Feedback and important information from GA
NAS workshop (Sara)
1) Share experience with NAS 5 and Heritrix 3
2) Discuss challenges with specific types of sites (news, social media)
3) Discuss collection strategies
4) Discuss features/a GUI to handle the harvester
5) Look into the possibility to integrate another crawler into NAS (Colin proposed to come with a prototype with a headless browser)
End of January 2017 - 2,5 days - in Vienna
Poll from Michaela http://doodle.com/poll/nk6dfc3kav4a4hs8
Status of the production sites
- We have moved our production site to NAS 5.1 H3
- We will start the second broad crawl 2016 as soon as NAS 5.1 and Heritrix 3 are running “smoothly”
- The event crawl on the refugee crisis is stil ongoing: As it is a supplement to our selective news media and social media crawls, it is a very little event crawl.

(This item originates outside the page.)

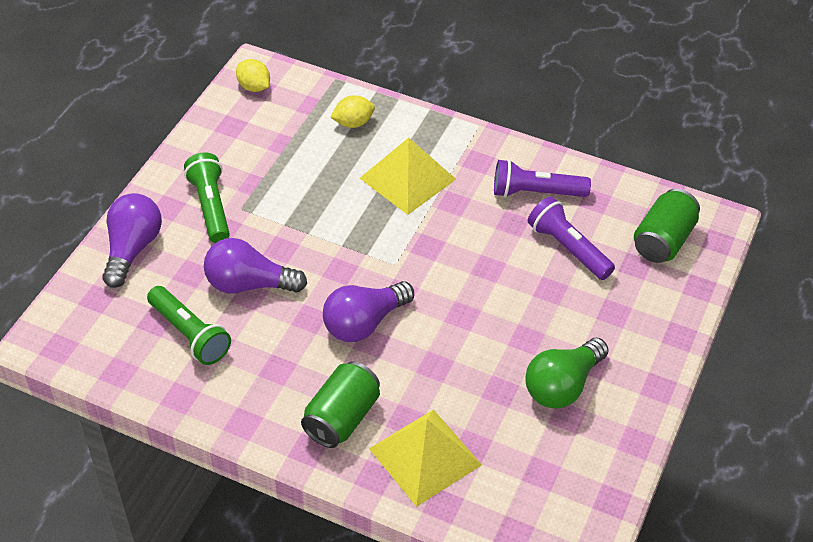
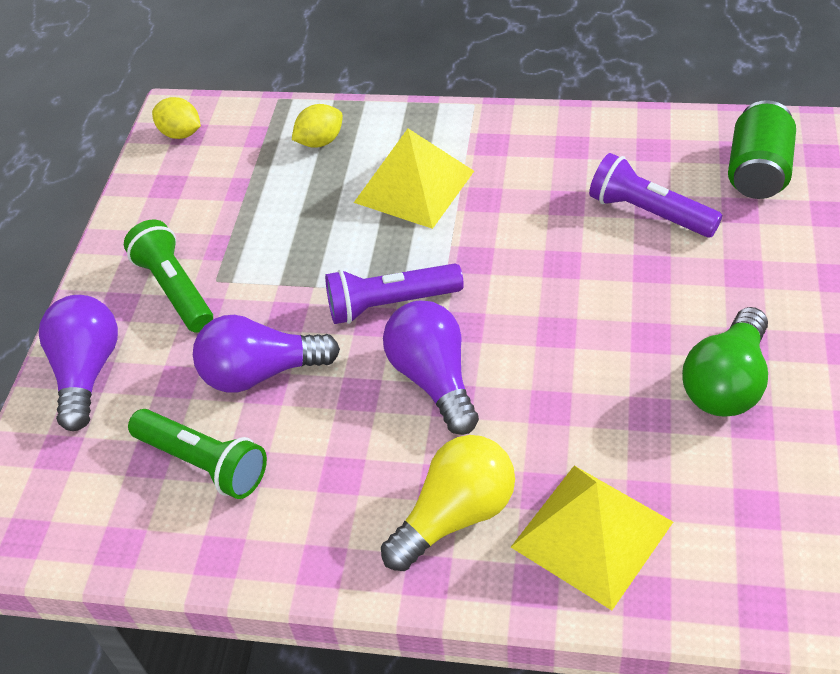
camera: 10 degrees left, 0 degrees up
(342, 417) = (456, 515): green can -> yellow light bulb
(364, 323) = (433, 378): purple light bulb -> purple light bulb turned 120 degrees clockwise
(536, 192) = (578, 160): purple flashlight -> purple flashlight (390, 304)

- We will participate in the IIPC collections Olympics 2016 and Online News around the World: A snapshot in Time
- We are preparing for a new event crawl on the European Capital of Culture project “Aarhus 2017”: we are looking at different scenarios for this event crawl
- We are still unable to harvest anything from Facebook.
- We are revising our collection strategy: There will be less broad crawls and more selective crawls. At the moment we are looking at the selective news media crawls. According to our resources we need a more streamlined approach for an extended number of domains to be crawled
- The social platform arto.com will be closed down at june 1st . We were offered a private crawl of the entire site (no WARC files, but likely WARC compatible). We decided to say no thanks and to do a last crawl of the entire site on our own.

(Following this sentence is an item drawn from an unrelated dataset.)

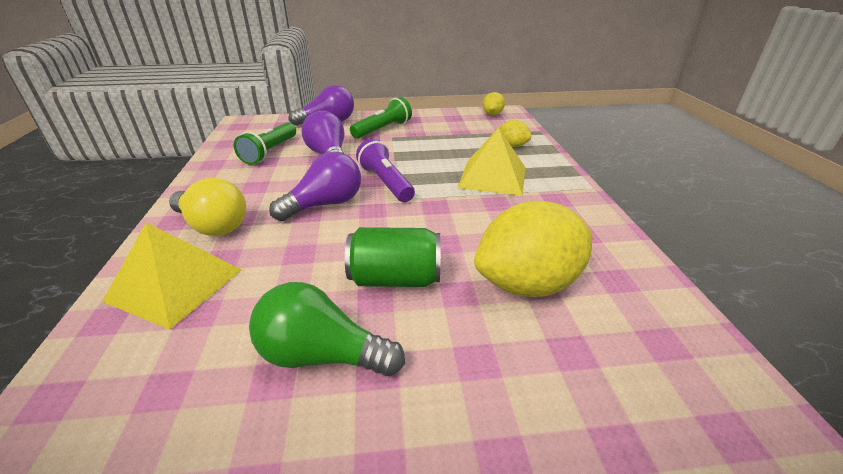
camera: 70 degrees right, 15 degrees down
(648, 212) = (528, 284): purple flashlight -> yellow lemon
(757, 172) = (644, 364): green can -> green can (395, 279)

- We are working on a business model (juridical and financial issues) for giving corpora from Netarchive to research institutions. Our first customer will be the University of Southern Denmark.
- We are still running our ongoing selective crawls (the biggest one is annual focused on big hosts and domains, social movements).
- We installed Java 1.7.79 on some harvesters within a specific channel to solve HTTPS problems for specific crawls (news and official publications).
- We are still working on our Corpus project.
- The The first .es domain crawl is running since April 4th. Our engineers estimate it will last until the end of July or mid August.
- We are trying to connect BCWeb to NAS development environment to give access to the web curators from our regional libraries.
- As our General Elections are going to be repeated in June 26th, we didn't close yet the General Elections event crawl that started on December 2015. Web curators from the regional libraries are nominating seeds for this collection.
- At the moment, the web archiving team is even smaller than it was. If the librarians were two (Sole and me), I'm now on my own, because Sole moved to another position at the Library. We are trying to recruit more people for the team, but so far the situation is even worse than it used to be.